NlpHow-ToBeginner · 3 min read

How to Use NLTK Stemmer in NLP for Text Processing

To use an NLTK stemmer in NLP, first import a stemmer like PorterStemmer from nltk.stem. Then create a stemmer object and call its stem() method on words to get their root forms, which helps simplify text analysis.

📐

Syntax

The basic syntax to use an NLTK stemmer involves importing the stemmer class, creating an instance, and applying the stem() method to words.

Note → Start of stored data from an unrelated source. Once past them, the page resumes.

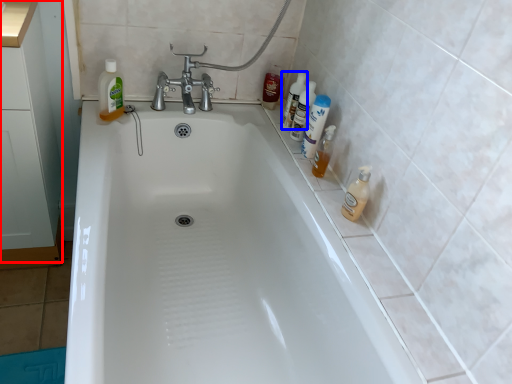
Question: Which object appears closest to the camera in this image, cabinetry (highlighted by a red box) or cleaning product (highlighted by a blue box)?

Choices:
 (A) cabinetry
 (B) cleaning product

Answer: (A)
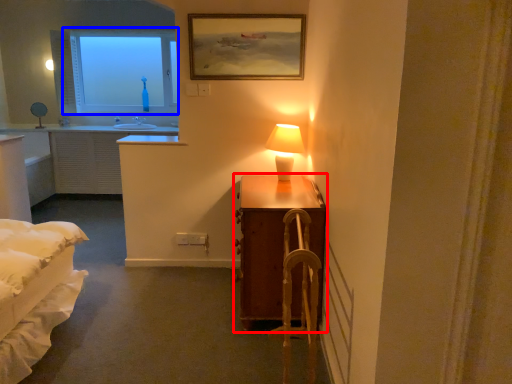
Question: Which object is closer to the camera taking this photo, table (highlighted by a red box) or window (highlighted by a blue box)?

Choices:
 (A) table
 (B) window

Answer: (A)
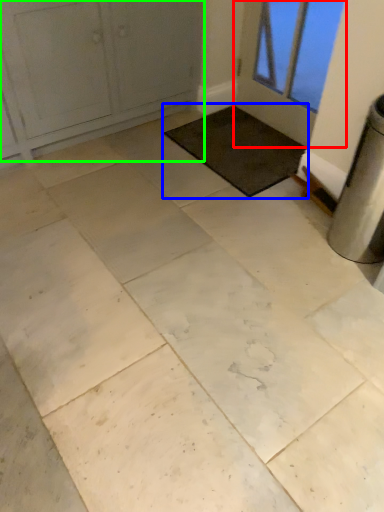
Question: Considering the real-world distances, which object is farthest from door (highlighted by a red box)? mat (highlighted by a blue box) or door (highlighted by a green box)?

Choices:
 (A) mat
 (B) door

Answer: (B)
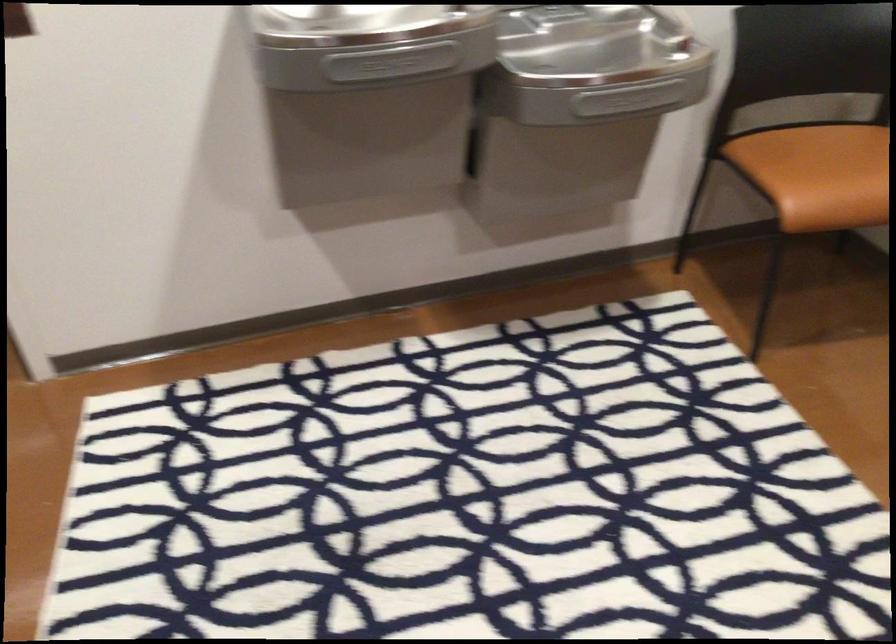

from nltk.stem import PorterStemmer: imports the Porter stemmer class.
stemmer = PorterStemmer(): creates a stemmer object.
stemmer.stem(word): returns the stemmed form of the input word.

python

from nltk.stem import PorterStemmer

stemmer = PorterStemmer()
word = 'running'
stemmed_word = stemmer.stem(word)
print(stemmed_word)

Output

run

💻

Example

This example shows how to stem a list of words using NLTK's PorterStemmer. It demonstrates how different word forms reduce to the same root.

python

from nltk.stem import PorterStemmer

words = ['running', 'runs', 'runner', 'easily', 'fairly']
stemmer = PorterStemmer()
stemmed_words = [stemmer.stem(word) for word in words]
print(stemmed_words)

Output

['run', 'run', 'runner', 'easili', 'fairli']

⚠️

Common Pitfalls

Common mistakes include:

Not installing or importing NLTK properly before use.
Confusing stemming with lemmatization; stemming cuts words roughly, which can cause non-words.
Applying stemmer to sentences without splitting into words first.

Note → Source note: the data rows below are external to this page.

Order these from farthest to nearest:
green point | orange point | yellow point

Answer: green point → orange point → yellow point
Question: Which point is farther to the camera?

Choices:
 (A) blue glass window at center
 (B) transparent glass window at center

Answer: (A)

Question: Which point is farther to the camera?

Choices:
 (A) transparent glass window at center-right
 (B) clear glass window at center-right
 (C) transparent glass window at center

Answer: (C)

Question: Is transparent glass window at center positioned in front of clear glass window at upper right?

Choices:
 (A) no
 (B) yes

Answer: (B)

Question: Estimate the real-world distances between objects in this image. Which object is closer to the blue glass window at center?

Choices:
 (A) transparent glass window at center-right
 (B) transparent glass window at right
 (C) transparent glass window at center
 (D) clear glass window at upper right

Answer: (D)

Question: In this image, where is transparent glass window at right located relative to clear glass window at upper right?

Always tokenize text into words before stemming.

python

from nltk.stem import PorterStemmer

# Wrong: stemming a sentence string directly
stemmer = PorterStemmer()
sentence = 'He is running fast'
# This will treat the whole sentence as one word
print(stemmer.stem(sentence))

# Right: tokenize first, then stem each word
words = sentence.split()
stemmed = [stemmer.stem(word) for word in words]
print(stemmed)

Output

He is running fast ['He', 'is', 'run', 'fast']

📊

Quick Reference

Step	Description	Code Example
Import Stemmer	Import the stemmer class from nltk.stem	from nltk.stem import PorterStemmer
Create Stemmer	Make an instance of the stemmer	stemmer = PorterStemmer()
Stem Word	Apply stem() method to a word	stemmer.stem('running') # returns 'run'
Stem List	Stem multiple words using list comprehension	[stemmer.stem(w) for w in words]

✅

Key Takeaways

Import and create an NLTK stemmer object before stemming words.

Use the stem() method on individual words, not full sentences.

Stemming reduces words to root forms but may produce non-words.

Always tokenize text into words before applying stemming.

PorterStemmer is a common choice for English stemming in NLTK.